Aktualisiert: 23. Feb.


Die widerlichen angelsächsischen Kriegsgurgeln reden ungebrochen einen totalen Krieg herbei und haben gerade wieder ihre Münchner «Unsicherheitskonferenz» als Propagandabühne genutzt. Die Russen aber werden, wenn überhaupt, in der Ukraine einfach das tun, was sie schon in Georgien, in Moldawien und auf der Krim vorgemacht haben: Wie auch immer «befreundete» Provinzen ennet der Grenze als Puffer- und Manövrierzonen einrichten. Davon kann man halten, was man will.

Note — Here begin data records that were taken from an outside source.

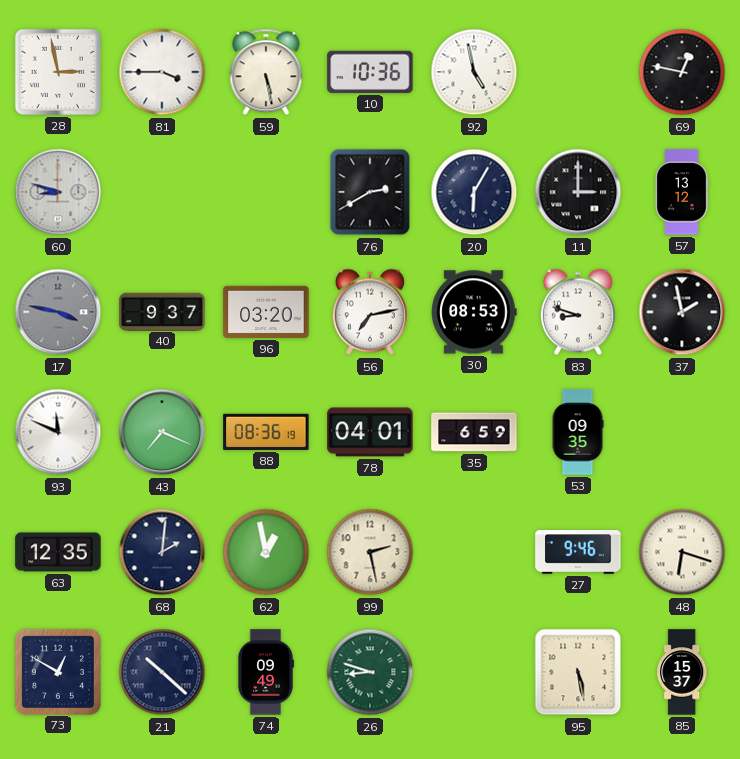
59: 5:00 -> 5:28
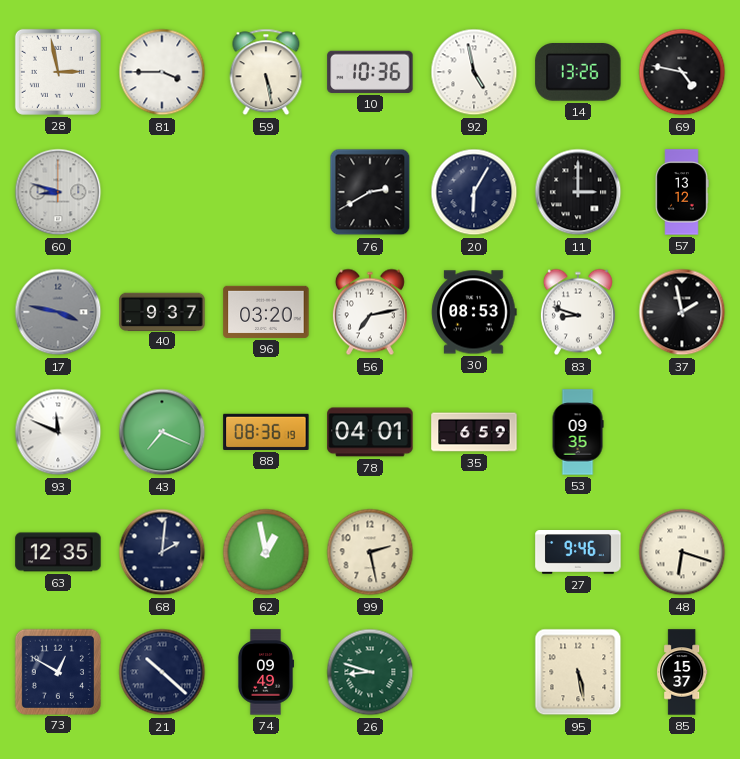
14: none -> 13:26
69: 12:47 -> 4:47
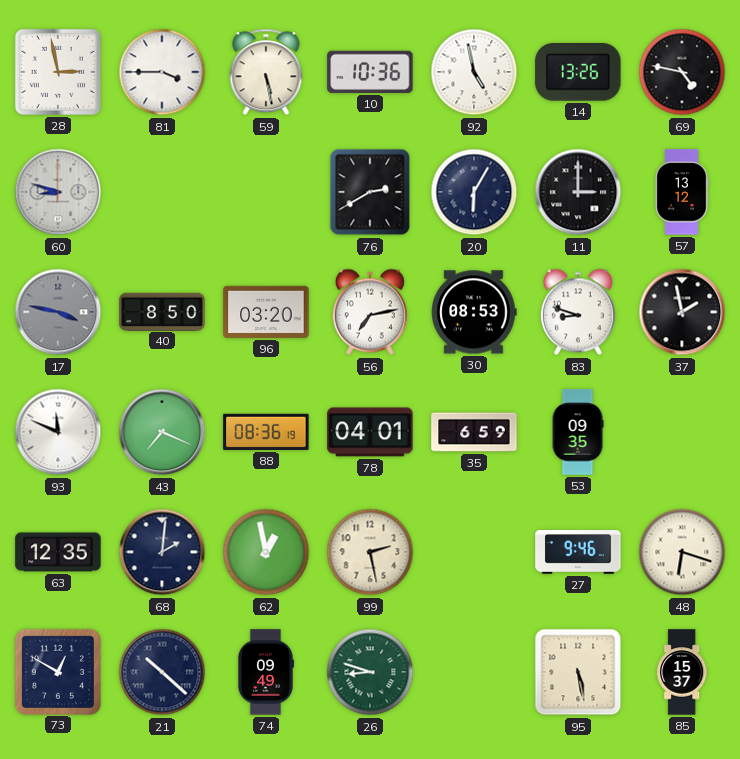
40: 9:37 -> 8:50
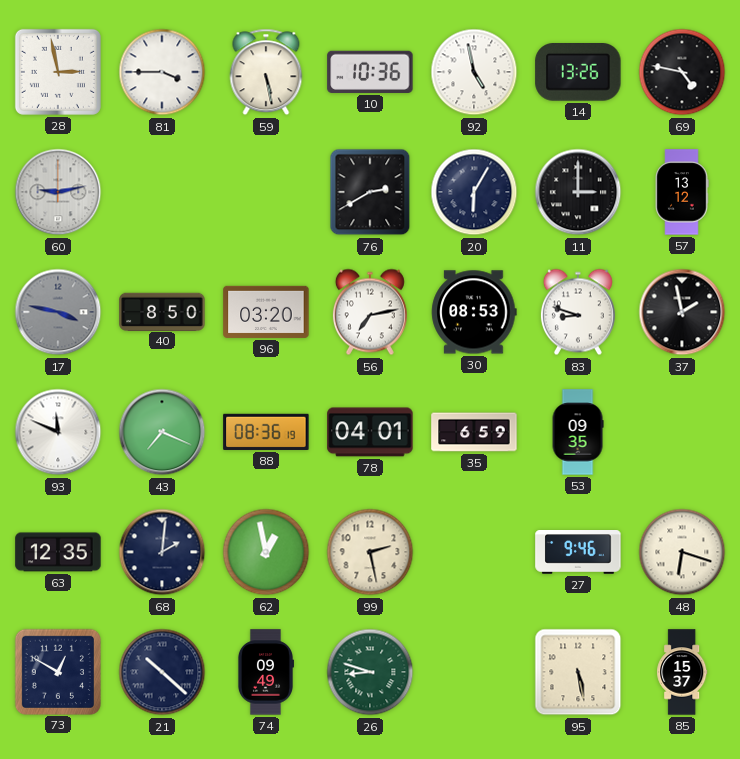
60: 8:48 -> 9:13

Aber so etwas löst keinen Weltkrieg aus; das sind jeweils ziemlich kurze und im Vergleich zum Irak-Genozid der Amerikaner auch relativ schmerzlose Geschichten. Die «kleinrussische» Stadt Kiew ausradieren? Das würden vielleicht die Angelsachsen machen. Aber so ein Blödsinn bringt ja niemandem etwas. Putin und seine Hinterleute wissen das, der ukrainische Präsident übrigens auch.

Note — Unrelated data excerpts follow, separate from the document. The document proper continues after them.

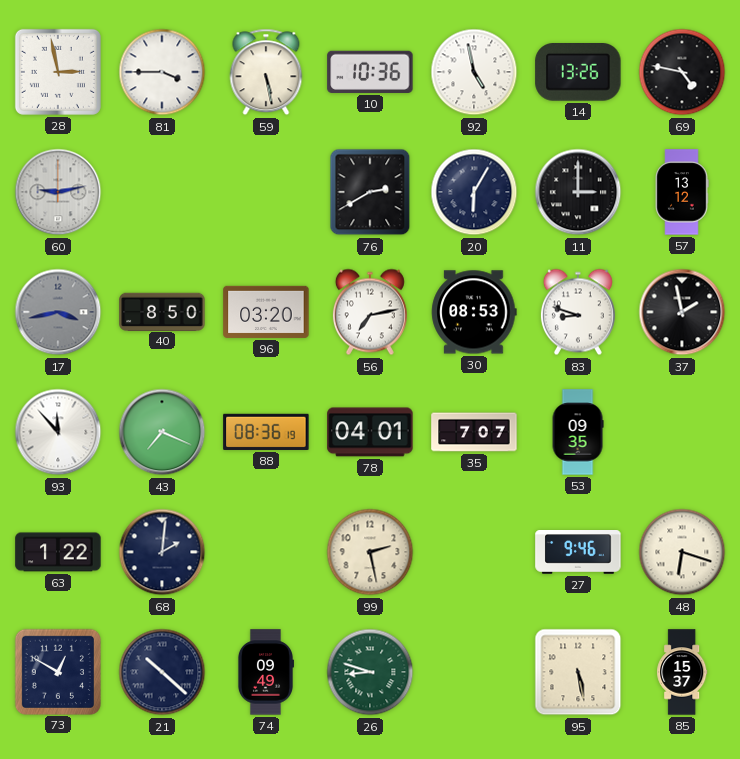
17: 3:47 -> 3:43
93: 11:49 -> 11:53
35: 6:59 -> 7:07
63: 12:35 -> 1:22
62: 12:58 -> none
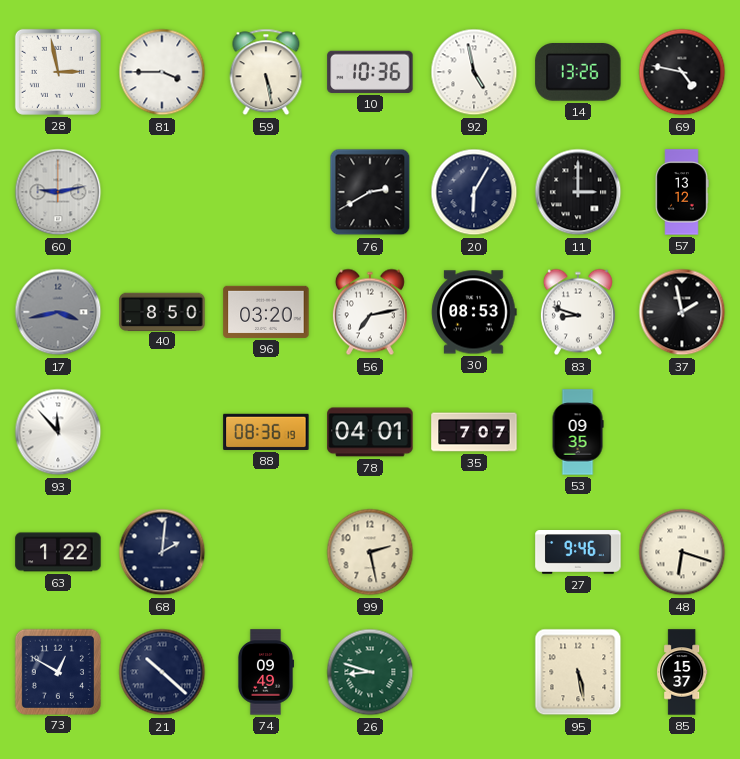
43: 7:19 -> none
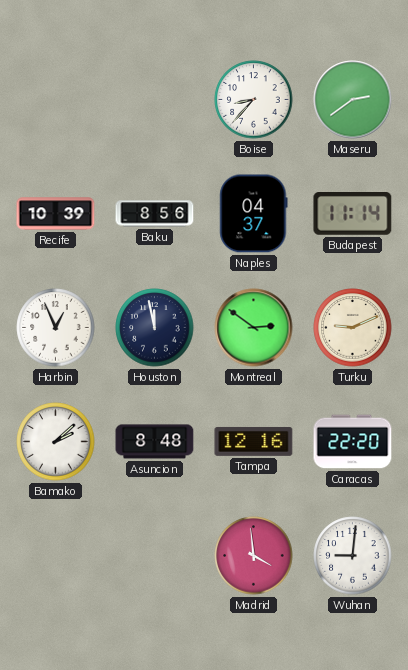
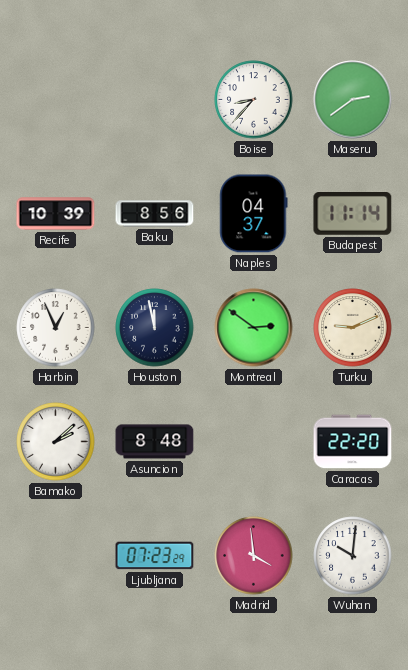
Tampa: 12:16 -> none
Ljubljana: none -> 07:23
Wuhan: 9:01 -> 10:01
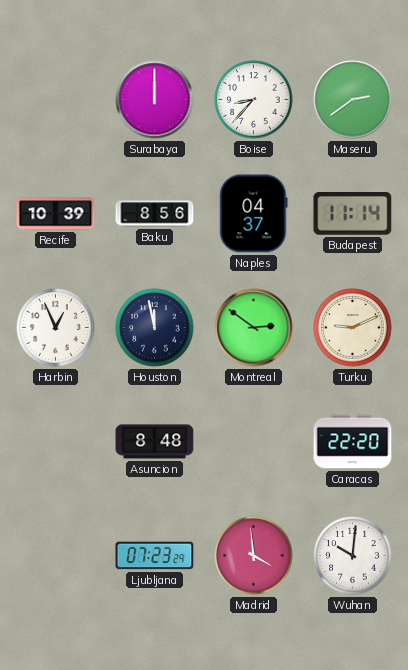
Surabaya: none -> 12:00
Bamako: 2:08 -> none
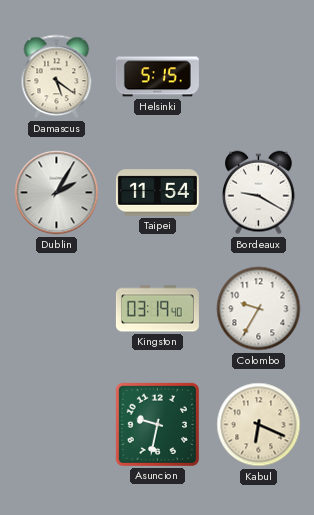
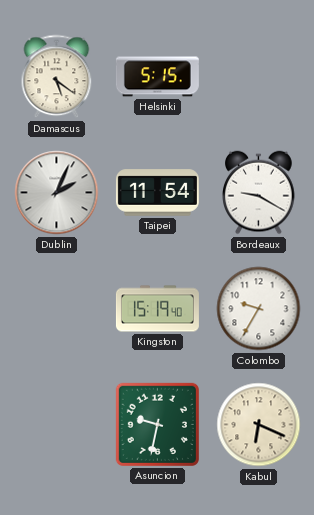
Dublin: 2:05 -> 2:04
Kingston: 03:19 -> 15:19
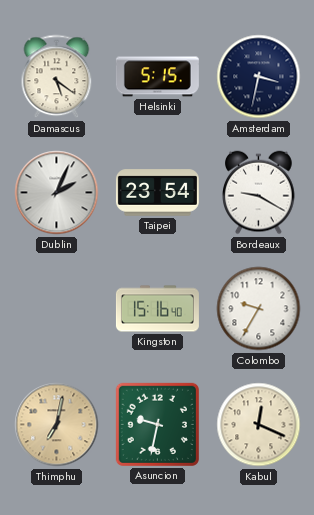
Amsterdam: none -> 3:32
Taipei: 11:54 -> 23:54
Kingston: 15:19 -> 15:16
Thimphu: none -> 7:02
Kabul: 6:19 -> 12:19
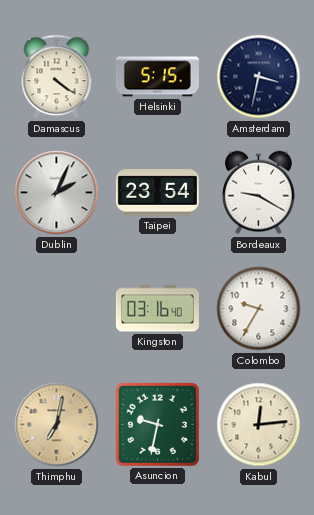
Damascus: 5:21 -> 4:21
Kingston: 15:16 -> 03:16
Kabul: 12:19 -> 12:14
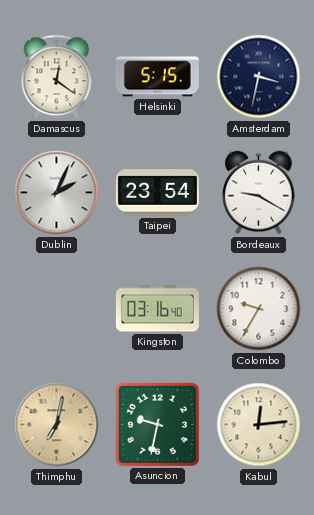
Damascus: 4:21 -> 12:21
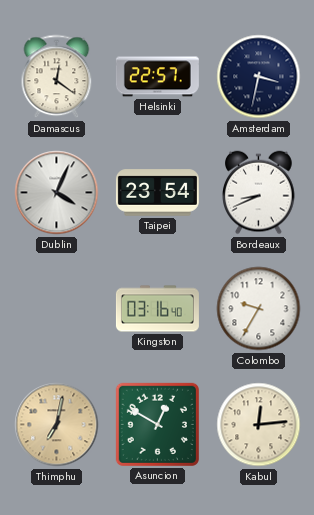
Helsinki: 5:15 -> 22:57
Dublin: 2:04 -> 4:04
Bordeaux: 9:20 -> 8:41
Asuncion: 9:32 -> 12:50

Die Angelsachsen hingegen sind für nuancierte Strategien viel zu dumm und viel zu abhängig von ihren Waffen-, Energie- und Finanzextremisten. Das haben sie im Mittleren Osten bereits mehrfach bewiesen, mit oder ohne israelischen Würgegriff. Von ihnen ist nichts zu erwarten; auf sie kann man sich nicht verlassen. Wer frei und unabhängig sein will, muss das aus eigener Kraft schaffen. Mit ihrer missionarischen Kriegstreiberei befeuern die Angelsachsen sogar noch eine koordinierte Ausweitung von diktatorischen und terroristischen Racheakten gegen ihre penetranten weltherrschaftlichen Provokationen: Die Chinesen marschieren in Taiwan ein, aus Nordkorea fliegen Raketen in den Süden, der Iran und seine Freunde kümmern sich um Israel, Erdogan massakriert die Kurden, die Islamisten lancieren die nächsten Bombenanschlagswellen, in Lateinamerika erschiessen sie die «weisse Elite», und so fort. Mahlzeit!


(Gut zu wissen: 1) Das Völkerrecht und das internationale Privatrecht sind immer noch Derivate der Weltkriegssiegerjustiz und haben mit Kultur, Ethik, Menschenrechten und Ökologie überhaupt nichts am Hut. 2) Amerikanische Raketen haben in der Ukraine ebenso wenig zu suchen wie damals die russischen in Kuba.)